Jensen and Pellegrino enjoyed taking non-bridal TikTok trends and incorporating them into their wedding videos. For example, Jensen recently used the viral “It’s Corn” song for a wedding recap.
“There are a lot of wedding day TikToks, but I remember saying, ‘I want to try and be original and do ones people haven’t really done,”’ adds Pellegrino. She made one with her bridesmaids using a voice over from the show “Scream Queens,” saying “These are my minions.” (It was filmed by her 10-year-old sister and flower girl). She also shared tips on wedding day nails, rehearsal dinner outfits, and her bachelorette trip to Tulum.
Jensen did makeup transition videos and even showed her now-husband getting powdered up. She says her makeup and hair artists were on board and enjoyed doing the videos.
All the experts agree on one thing: the best videos happen when you’re having fun with it.  “There were some videos we wanted to do, but the day went fast and we didn’t do it,” Jensen shares of her bachelorette party. “And, that’s okay. Some things don’t happen. Be present and don’t be disappointed. Pivot and remember that social media should be fun.”
These are words of wisdom expert TikTokers agree with. Social media has seeped into every aspect of our lives, so it’s important to remember your wedding is a once-in-a-lifetime experience. Don’t miss it because your mind is on TikTok and Instagram.
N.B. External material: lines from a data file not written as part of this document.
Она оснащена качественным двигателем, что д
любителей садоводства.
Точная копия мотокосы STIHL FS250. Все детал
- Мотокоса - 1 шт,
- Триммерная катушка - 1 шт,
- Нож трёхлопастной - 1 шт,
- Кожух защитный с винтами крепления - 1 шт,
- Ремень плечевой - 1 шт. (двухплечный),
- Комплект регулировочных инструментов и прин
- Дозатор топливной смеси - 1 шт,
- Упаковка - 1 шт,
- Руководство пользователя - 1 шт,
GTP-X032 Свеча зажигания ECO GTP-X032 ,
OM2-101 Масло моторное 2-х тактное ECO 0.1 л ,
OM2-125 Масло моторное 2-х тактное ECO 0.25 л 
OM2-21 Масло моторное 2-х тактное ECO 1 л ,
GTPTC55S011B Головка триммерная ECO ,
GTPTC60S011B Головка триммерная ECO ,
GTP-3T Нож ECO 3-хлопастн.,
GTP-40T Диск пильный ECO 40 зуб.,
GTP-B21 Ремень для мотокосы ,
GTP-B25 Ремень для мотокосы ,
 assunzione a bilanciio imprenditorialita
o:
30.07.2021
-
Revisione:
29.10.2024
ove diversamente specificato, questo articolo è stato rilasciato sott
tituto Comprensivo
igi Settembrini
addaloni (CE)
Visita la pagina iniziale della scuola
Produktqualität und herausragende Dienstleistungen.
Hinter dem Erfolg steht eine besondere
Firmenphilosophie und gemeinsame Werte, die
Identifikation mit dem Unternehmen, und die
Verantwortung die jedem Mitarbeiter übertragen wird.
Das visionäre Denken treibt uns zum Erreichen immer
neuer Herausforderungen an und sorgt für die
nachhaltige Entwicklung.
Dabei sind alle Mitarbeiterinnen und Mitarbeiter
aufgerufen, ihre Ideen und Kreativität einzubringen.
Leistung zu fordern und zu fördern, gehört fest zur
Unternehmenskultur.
“I totally get the desire to post videos highlighting different parts of your wedding day—hey, you spent a lot of time planning it! But I think the issue comes when you become consumed with creating content. Especially, if you’re not actually a content creator,” says Bingham. “There’s absolutely validity in wanting to capture your day, but there’s also beauty in allowing the day to play out and capturing raw moments with your loved ones.” Adds Pellegrino, “First and foremost have fun with it, don’t just force it or do it because you think you should.”